Please reproduce exactly the line that contains "Venezuela já foi rica e chamada de 'Arábia" and every line after it through the end of the records below, adding nothing else.

● Collected data entries
'''

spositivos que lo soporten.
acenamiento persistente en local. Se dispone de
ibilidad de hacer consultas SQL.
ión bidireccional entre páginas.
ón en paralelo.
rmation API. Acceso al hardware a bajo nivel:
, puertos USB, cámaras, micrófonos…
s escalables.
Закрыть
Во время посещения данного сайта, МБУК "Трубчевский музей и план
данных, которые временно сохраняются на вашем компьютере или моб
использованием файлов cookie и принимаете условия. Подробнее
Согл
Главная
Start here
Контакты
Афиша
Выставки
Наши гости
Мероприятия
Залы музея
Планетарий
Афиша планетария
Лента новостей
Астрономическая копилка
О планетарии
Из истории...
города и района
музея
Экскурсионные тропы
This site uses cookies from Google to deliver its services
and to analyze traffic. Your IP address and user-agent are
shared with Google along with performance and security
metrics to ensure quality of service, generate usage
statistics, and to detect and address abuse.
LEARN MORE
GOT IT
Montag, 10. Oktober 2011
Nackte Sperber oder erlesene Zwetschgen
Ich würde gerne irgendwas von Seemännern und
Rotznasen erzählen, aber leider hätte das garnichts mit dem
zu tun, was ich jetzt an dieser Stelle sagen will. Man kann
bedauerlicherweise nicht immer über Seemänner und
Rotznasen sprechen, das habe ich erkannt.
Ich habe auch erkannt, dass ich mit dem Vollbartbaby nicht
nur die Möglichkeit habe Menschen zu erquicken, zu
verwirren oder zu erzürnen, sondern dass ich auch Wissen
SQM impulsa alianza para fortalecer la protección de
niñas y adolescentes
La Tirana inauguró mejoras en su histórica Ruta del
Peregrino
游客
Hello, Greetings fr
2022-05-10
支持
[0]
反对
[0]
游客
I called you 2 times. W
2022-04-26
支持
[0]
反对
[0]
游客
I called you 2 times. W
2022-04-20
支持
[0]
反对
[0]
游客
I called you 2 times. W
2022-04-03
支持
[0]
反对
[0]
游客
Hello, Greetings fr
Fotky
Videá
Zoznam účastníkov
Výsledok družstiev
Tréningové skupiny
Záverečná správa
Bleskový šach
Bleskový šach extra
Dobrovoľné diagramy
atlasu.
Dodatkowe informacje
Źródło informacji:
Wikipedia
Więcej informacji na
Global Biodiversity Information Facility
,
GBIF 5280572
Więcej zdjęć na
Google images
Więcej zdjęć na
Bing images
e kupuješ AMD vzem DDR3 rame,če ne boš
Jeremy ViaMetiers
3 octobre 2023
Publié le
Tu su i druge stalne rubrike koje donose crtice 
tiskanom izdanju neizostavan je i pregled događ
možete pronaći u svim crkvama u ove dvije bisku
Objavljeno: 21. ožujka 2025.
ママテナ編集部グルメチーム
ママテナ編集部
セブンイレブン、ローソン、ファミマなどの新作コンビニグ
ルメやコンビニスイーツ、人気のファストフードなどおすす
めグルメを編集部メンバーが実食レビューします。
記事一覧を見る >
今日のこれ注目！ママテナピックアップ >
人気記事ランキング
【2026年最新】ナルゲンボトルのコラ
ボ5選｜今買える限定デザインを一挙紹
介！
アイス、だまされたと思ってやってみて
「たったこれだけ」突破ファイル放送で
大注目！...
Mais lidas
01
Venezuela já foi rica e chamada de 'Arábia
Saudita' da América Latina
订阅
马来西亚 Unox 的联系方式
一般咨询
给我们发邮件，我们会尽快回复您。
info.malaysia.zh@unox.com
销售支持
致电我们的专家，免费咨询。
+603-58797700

'''

● EXERCISE ANSWER
Venezuela já foi rica e chamada de 'Arábia
Saudita' da América Latina
订阅
马来西亚 Unox 的联系方式
一般咨询
给我们发邮件，我们会尽快回复您。
info.malaysia.zh@unox.com
销售支持
致电我们的专家，免费咨询。
+603-58797700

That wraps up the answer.